Kematian dilaporkan terutama akibat hipotensi dan syok daripada akibat kehilangan
darah. Sangat jarang pasien sembuh total dalam waktu yang singkat, umumnya
mengalami berbagai penyulit dalam waktu yang lama.5
BAB III
KESIMPULAN

EVD diakibatkan oleh virus genus Ebolavirus, famili Filoviridae. Virus ini
pertama kali ditemukan di Afrika, daerah selatan Sudan dan Zaire pada tahun 1976.
Penyebaran virus Ebola dalam skala global masih terbatas, berkaitan dengan transmisinya
melalui kontak langsung dan tidak melalui udara. Gejalanya antara lain demam, nyeri
kepala, sakit sendi dan otot, sakit tenggorokan, dan tubuh lemah. Gejala ini diikuti
dengan diare, sakit perut, dan muntah-muntah; ditemukan ruam, mata memerah, tersedak,
serta perdarahan luar dan dalam. Deteksi virus Ebola dapat dilakukan dengan uji antigen-
capture enzyme- linked immunosorbent assay (ELISA), IgM ELISA, polymerase chain
reaction (PCR), isolasi virus, antibodi IgM-IgG, imunohistokimia.

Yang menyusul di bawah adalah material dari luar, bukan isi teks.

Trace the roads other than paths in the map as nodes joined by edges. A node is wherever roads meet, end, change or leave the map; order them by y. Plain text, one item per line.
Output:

Sampai saat ini belum ditemukan pengobatan spesifik dan vaksin yang efektif
untuk mencegah infeksi virus Ebola. Upaya pencegahan dengan menghindari area yang
terkena serangan virus Ebola, tidak melakukan kontak dengan pasien atau mayat yang
terjangkit virus Ebola.
DAFTAR PUSTAKA

1. National Center for Emerging and Zoonotic Infectious Disease. Ebola fact sheet:
Ebola hemorrhagic fever. Center for Disease Control. 2014
2. World Health Organization. Ebola virus disease outbreak situation report. 2015
3. Kementrian Kesehatan Republik Indonesia. Laporan Perkembangan Ebola di
Indonesia. 2014
4. WHO BDP/EPR. Interim infection control recommendations for care of patients
with suspected or confirmed Filovirus (Ebola, Marburg) hemorrhagic fever.
Geneva; 2008.
5. Ikatan Dokter Anak Indonesia. Buku Ajar Infeksi Dan Penyakit Tropis. Edisi 4.

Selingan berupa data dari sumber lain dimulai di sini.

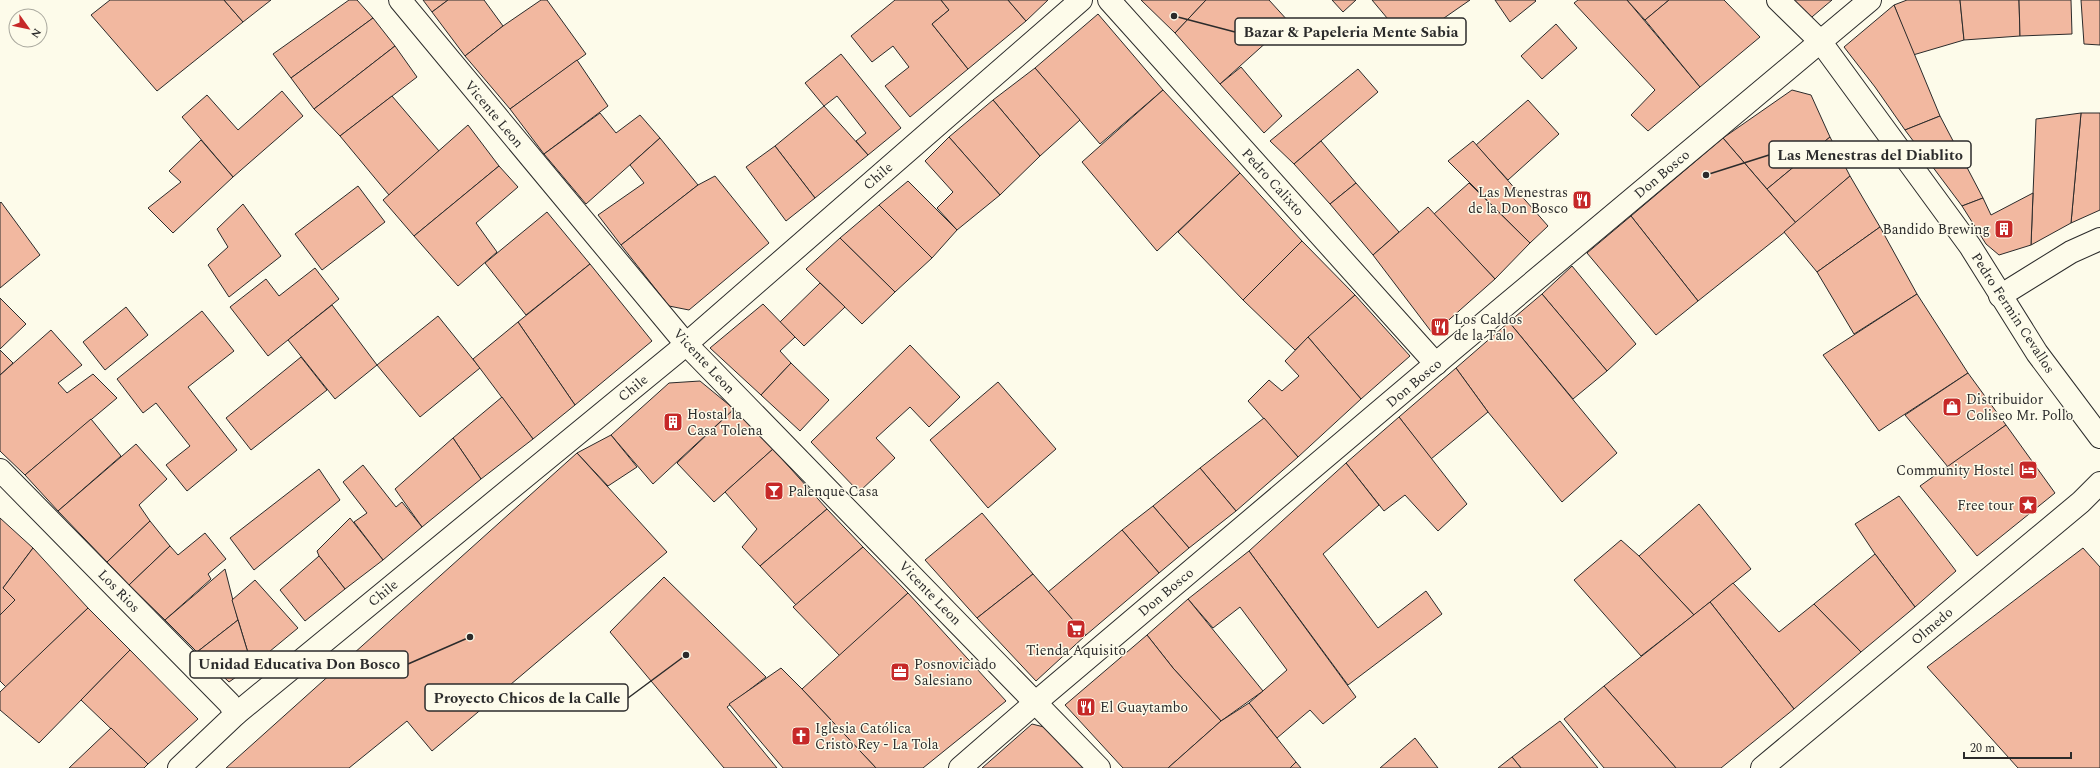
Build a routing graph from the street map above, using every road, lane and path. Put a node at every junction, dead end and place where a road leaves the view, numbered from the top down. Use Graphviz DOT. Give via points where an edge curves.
graph roads {
  1 [pos="400,0"];
  2 [pos="1081,0"];
  3 [pos="1109,0"];
  4 [pos="1778,0"];
  5 [pos="1870,0"];
  6 [pos="1820,41"];
  7 [pos="2100,239"];
  8 [pos="2000,296"];
  9 [pos="686,344"];
  10 [pos="1436,364"];
  11 [pos="2076,405"];
  12 [pos="2100,407"];
  13 [pos="2100,437"];
  14 [pos="0,470"];
  15 [pos="2100,483"];
  16 [pos="1036,702"];
  17 [pos="236,714"];
  18 [pos="179,768"];
  19 [pos="960,768"];
  20 [pos="1099,768"];
  21 [pos="1762,768"];
  1 -- 9 [label="street, Vicente Leon"];
  2 -- 9 [label="street, Chile"];
  3 -- 10 [label="street, Pedro Calixto"];
  4 -- 6 [label="street, Pedro Fermin Cevallos"];
  5 -- 6 [label="street, Don Bosco"];
  6 -- 8 [label="street, Pedro Fermin Cevallos" via="1970,246"];
  6 -- 10 [label="street, Don Bosco"];
  7 -- 8 [label="street" via="2071,252"];
  8 -- 11 [label="street, Pedro Fermin Cevallos"];
  9 -- 16 [label="street, Vicente Leon"];
  9 -- 17 [label="street, Chile"];
  10 -- 16 [label="street, Don Bosco"];
  11 -- 12 [label="street" via="2086,409"];
  11 -- 13 [label="street, Pedro Fermin Cevallos"];
  14 -- 17 [label="street, Los Rios" via="229,703"];
  15 -- 21 [label="street, Olmedo" via="2069,512"];
  16 -- 19 [label="street, Don Bosco"];
  16 -- 20 [label="street, Vicente Leon"];
  17 -- 18 [label="street, Chile"];
}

Jakarta: Badan Penerbit IDAI; 2018.
6. Aditya, Muhammad. Ebola Hemorrhagic Fever: Clinical Management And
Prevention. JuKe Unila 2014; 4(8):245-253
7. Vyas JM. Ebola hemorrhagic fever. National Library of Medicine National
Institutes of Health. 2013
8. Kortepeter MG, Bausch, DG, Bray, M. Basic clinical and laboratory features of
filoviral hemorrhagic fever. J Infect Dis. 2011;204: 810-6
9. Fauci AS, Kasper DL, Longo DL, Braunwald E, Hauser SL, Jameson JL.
Harrison’s internal medicine. McGraw-Hill. 16th ed. USA; 2008; 1174-5.